§ What is being asked
Task for the records below: count the lines that contain the word "practical" and give only that number.

§ Records shown
--*--

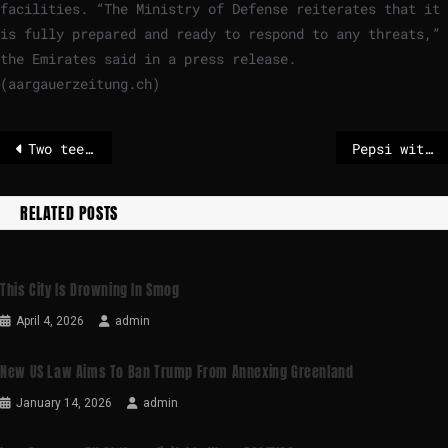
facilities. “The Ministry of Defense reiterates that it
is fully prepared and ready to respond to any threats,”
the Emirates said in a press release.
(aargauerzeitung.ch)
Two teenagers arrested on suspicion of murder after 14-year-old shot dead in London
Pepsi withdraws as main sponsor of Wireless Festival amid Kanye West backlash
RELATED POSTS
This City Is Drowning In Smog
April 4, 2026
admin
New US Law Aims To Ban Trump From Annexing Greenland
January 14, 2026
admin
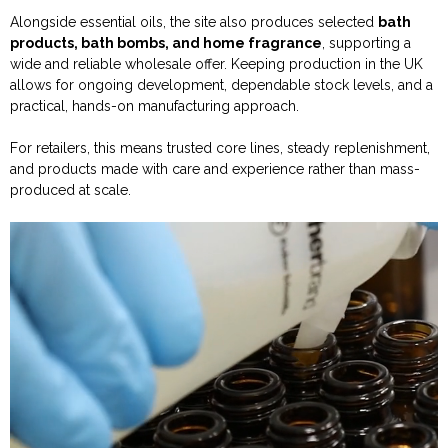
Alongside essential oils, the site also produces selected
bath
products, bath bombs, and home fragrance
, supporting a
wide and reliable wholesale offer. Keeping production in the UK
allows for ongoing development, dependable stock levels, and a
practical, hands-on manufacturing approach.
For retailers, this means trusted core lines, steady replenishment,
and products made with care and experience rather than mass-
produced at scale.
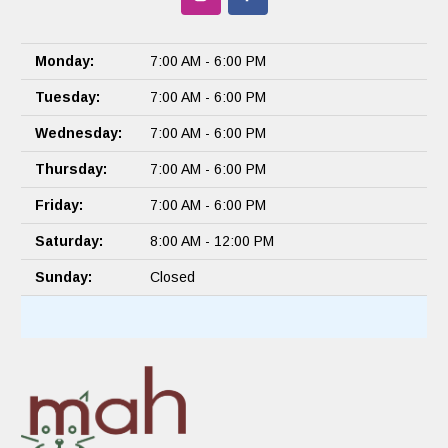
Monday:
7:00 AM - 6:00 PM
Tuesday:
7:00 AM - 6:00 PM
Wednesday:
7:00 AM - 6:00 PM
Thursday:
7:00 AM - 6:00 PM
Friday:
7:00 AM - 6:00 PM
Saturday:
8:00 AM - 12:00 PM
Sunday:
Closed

--*--

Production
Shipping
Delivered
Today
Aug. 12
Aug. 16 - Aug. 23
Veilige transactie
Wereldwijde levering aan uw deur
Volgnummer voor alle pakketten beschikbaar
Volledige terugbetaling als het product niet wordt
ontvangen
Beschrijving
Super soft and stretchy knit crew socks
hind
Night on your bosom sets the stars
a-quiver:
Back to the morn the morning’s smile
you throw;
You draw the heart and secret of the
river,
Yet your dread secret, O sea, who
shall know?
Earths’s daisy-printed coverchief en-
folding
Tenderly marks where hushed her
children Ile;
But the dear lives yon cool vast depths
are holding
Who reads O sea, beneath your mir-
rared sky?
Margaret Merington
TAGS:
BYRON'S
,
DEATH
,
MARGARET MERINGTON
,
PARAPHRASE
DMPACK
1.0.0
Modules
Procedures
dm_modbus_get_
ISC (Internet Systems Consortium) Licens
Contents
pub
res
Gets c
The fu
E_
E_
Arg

--*--

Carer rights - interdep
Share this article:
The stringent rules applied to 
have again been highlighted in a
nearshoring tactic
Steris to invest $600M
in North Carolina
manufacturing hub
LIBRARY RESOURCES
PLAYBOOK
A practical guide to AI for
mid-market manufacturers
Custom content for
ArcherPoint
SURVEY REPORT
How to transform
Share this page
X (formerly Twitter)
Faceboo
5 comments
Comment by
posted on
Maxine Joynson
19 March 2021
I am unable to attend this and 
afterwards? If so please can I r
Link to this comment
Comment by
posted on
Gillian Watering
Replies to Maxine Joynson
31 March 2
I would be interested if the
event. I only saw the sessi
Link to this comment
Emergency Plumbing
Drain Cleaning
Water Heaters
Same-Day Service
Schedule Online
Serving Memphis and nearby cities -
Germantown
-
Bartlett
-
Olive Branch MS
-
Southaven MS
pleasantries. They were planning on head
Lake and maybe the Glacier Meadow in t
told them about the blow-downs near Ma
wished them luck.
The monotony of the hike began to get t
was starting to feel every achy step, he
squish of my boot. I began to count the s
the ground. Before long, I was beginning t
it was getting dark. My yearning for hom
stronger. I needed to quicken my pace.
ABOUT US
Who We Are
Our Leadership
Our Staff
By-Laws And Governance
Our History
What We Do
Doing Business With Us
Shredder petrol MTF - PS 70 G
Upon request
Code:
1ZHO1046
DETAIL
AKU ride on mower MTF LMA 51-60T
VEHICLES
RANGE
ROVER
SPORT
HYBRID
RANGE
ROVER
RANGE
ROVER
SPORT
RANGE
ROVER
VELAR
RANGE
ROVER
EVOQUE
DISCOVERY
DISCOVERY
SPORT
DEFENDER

--*--

§ Task response
2